Data to use START
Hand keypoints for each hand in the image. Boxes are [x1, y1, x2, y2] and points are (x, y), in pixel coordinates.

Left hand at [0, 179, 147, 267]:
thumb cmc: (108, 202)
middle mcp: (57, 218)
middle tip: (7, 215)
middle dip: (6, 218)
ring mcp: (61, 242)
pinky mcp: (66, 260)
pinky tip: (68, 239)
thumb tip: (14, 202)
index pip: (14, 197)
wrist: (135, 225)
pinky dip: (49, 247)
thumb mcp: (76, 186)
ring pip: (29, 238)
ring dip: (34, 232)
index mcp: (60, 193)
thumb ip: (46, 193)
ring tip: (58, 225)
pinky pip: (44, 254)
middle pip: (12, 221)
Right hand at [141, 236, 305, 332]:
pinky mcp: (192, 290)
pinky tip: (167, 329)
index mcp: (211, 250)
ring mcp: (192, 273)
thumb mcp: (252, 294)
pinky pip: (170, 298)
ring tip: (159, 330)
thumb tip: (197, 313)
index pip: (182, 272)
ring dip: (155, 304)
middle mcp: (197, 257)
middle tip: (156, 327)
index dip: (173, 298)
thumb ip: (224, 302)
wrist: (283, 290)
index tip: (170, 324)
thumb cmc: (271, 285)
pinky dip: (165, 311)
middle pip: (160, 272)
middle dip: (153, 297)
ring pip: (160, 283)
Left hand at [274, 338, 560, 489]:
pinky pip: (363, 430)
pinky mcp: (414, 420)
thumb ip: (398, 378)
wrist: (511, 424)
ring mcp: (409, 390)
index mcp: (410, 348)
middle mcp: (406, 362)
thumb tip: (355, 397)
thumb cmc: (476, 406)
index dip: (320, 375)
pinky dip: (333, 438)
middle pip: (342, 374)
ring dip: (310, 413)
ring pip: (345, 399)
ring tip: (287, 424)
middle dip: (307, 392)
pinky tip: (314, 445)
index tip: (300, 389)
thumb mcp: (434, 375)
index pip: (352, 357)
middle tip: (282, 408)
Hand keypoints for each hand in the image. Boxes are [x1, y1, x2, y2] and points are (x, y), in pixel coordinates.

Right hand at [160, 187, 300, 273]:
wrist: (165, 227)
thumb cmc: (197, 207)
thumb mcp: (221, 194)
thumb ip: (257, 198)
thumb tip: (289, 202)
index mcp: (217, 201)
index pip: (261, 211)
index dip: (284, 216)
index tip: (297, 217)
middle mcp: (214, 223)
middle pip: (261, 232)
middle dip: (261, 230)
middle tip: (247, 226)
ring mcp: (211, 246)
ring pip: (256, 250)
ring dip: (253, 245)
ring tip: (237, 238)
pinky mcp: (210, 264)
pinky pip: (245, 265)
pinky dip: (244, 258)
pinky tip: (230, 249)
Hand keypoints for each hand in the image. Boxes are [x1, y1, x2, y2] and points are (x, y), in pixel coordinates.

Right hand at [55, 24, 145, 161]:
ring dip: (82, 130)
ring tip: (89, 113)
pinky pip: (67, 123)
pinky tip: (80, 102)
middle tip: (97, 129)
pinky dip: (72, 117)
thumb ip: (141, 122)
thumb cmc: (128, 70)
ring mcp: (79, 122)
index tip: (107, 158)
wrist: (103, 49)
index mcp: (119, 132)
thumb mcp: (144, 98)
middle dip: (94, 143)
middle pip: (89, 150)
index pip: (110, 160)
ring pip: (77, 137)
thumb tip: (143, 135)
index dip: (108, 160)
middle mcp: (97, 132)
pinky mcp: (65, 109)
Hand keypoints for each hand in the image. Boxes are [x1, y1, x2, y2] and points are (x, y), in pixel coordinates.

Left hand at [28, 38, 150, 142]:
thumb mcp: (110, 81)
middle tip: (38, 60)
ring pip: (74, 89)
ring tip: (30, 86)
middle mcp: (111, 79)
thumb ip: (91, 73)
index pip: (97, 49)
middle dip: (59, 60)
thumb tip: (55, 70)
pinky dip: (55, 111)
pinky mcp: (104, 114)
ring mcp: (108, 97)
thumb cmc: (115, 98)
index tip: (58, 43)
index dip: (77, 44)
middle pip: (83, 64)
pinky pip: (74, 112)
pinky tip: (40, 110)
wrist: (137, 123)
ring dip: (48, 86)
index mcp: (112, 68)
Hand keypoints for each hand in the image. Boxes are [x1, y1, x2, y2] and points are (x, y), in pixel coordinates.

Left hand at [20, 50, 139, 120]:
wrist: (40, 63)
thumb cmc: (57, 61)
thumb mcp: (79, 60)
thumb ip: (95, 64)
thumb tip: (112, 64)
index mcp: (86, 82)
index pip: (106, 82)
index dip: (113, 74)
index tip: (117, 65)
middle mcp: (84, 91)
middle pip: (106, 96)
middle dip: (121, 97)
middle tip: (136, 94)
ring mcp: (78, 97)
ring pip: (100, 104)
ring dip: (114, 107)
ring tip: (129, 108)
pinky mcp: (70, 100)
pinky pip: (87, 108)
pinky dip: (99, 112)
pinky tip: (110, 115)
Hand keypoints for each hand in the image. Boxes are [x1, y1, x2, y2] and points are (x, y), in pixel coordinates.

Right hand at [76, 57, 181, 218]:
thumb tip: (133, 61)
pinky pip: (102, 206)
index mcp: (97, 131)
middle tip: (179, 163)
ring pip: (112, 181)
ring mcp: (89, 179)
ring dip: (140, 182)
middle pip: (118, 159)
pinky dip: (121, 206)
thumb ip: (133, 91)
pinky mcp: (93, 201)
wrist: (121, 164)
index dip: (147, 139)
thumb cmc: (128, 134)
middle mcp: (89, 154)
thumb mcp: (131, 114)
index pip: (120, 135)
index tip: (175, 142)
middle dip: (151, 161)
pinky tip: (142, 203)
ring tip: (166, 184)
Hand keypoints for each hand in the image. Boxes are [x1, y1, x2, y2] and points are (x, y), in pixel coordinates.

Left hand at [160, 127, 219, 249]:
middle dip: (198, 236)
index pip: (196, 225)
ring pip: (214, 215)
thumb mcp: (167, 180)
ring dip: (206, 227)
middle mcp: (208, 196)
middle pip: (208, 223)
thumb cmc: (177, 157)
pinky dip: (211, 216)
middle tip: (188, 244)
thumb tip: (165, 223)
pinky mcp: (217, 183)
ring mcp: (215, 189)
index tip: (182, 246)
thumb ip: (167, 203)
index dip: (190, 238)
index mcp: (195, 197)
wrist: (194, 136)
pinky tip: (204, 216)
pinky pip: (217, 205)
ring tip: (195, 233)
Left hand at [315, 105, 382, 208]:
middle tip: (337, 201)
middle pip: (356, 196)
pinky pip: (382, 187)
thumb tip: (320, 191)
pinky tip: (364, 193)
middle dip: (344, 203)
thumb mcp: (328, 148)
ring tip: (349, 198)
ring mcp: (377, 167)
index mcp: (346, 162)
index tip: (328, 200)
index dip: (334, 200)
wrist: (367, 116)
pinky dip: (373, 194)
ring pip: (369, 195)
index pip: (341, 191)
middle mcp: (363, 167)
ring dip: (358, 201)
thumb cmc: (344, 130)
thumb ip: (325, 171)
Data to use END
**Aim of the exercise:**
A verbatim transcription is needed of the lines above, starting at the line with "pinky pip: (44, 254)" and ending at the line with "thumb tip: (197, 313)", both included, and of nothing else.

**Reply:**
pinky pip: (44, 254)
middle pip: (12, 221)
Right hand at [141, 236, 305, 332]:
pinky mcp: (192, 290)
pinky tip: (167, 329)
index mcp: (211, 250)
ring mcp: (192, 273)
thumb mcp: (252, 294)
pinky pip: (170, 298)
ring tip: (159, 330)
thumb tip: (197, 313)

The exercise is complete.